Serving Albany, Berkeley, El Cerrito, Emeryville, Oakland, Rockridge

Jan 06, 2009

Jul 27, 2007

Letters

Family planning needed

Dear Editor: The danger posed by environmental degradation is in the forefront of many people's minds. Thankfully, many of these same people are quickly finding ways to combat the problems. Most advocate for conservation and improved technology. I certainly agree that these are promising steps toward environmental sustainability.
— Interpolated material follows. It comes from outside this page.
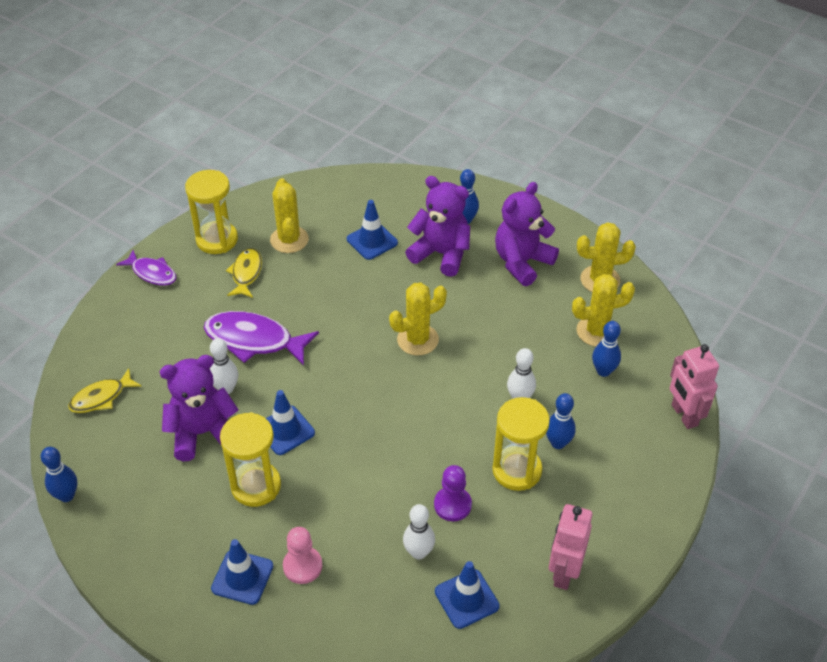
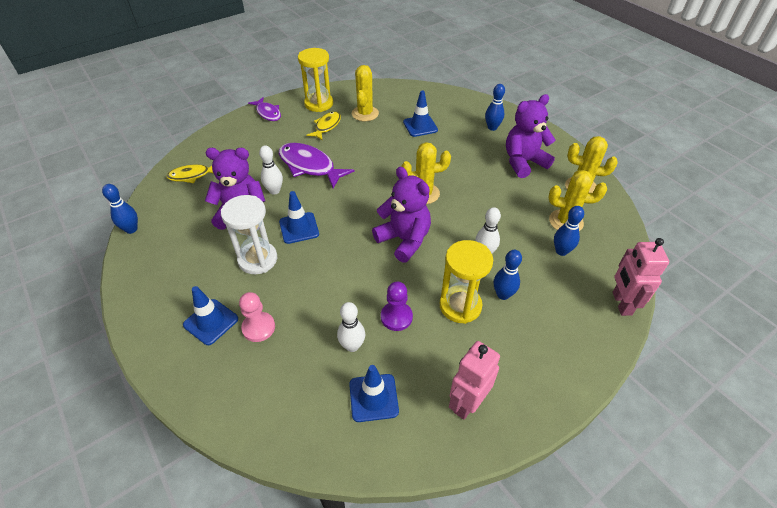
camera: 20 degrees right, 0 degrees up
yellow hourglass [220,412,281,507] -> white hourglass [221,195,277,274]
purple teddy bear [405,176,470,277] -> purple teddy bear moved to [372,167,431,263]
However, without addressing an essential component of the environmental crisis - population sustainability - the Earth will continue to be overstressed, which threatens our collective flourishing.

Each of us can personally combat rapid population growth and the consequent environmental degradation by making educated, informed choices about the number and spacing of one's children. When people receive adequate family planning education and have the ability to choose and implement their decisions, they tend to have fewer children. This leads to a reduction in environmental degradation, which raises the quality of each child's life.

Comprehensive sex education and international family planning services provide a useful education on the environmental consequences of one's reproductive choices. Please ask your representatives to do two things to further this cause: 1.) Vote for The Responsible Education About Life (REAL) Act, which would require federal funding for domestic comprehensive sex education, and 2.) Secure more funding for international family planning.

Georgia Gann,

Population Connection,

Berkeley



Save branch library

Dear Editor: There has been much talk lately about the importance of preserving "the commons" - public treasures common to us all that seem continually to be chipped away at. The piece of it dearest to me is Berkeley's South Branch Library. Unfortunately, in this instance, it is the library trustees doing the chipping. They are proposing to move our Russell Street South Branch Library to a development on the east parking lot of the Ashby BART Station, the Ed Roberts Center. I urge those who use and love South Branch to attend the trustees meeting at 7 p.m. Wednesday at the Downtown Central Library (2090 Kittredge Street at Shattuck Avenue) in the third-floor community room. And I urge the trustees to consider what's been lovingly created at South Branch over the years - an open, airy, welcoming space that supports and builds community - and to consider the possibility that these are the things that a branch library is supposed to do.

One of the marketing pieces for moving South Branch next to the BART station says that the move "offers the possibility of a unique service to commuters. Imagine submitting a book request at a kiosk on your way to BART, then picking up the book from the same kiosk on your way home." I ask you to imagine another scenario: imagine low-income South Berkeley children, and mothers pushing strollers, trying to get across Adeline Street, where multiple traffic streams converge; imagine children (and those of us who like them) surviving the traffic and the BART station only to find a cold, museum-like setting where they are not wanted.

I urge those who love this branch library to speak out on behalf of its preservation and improvement at the upcoming trustees meeting.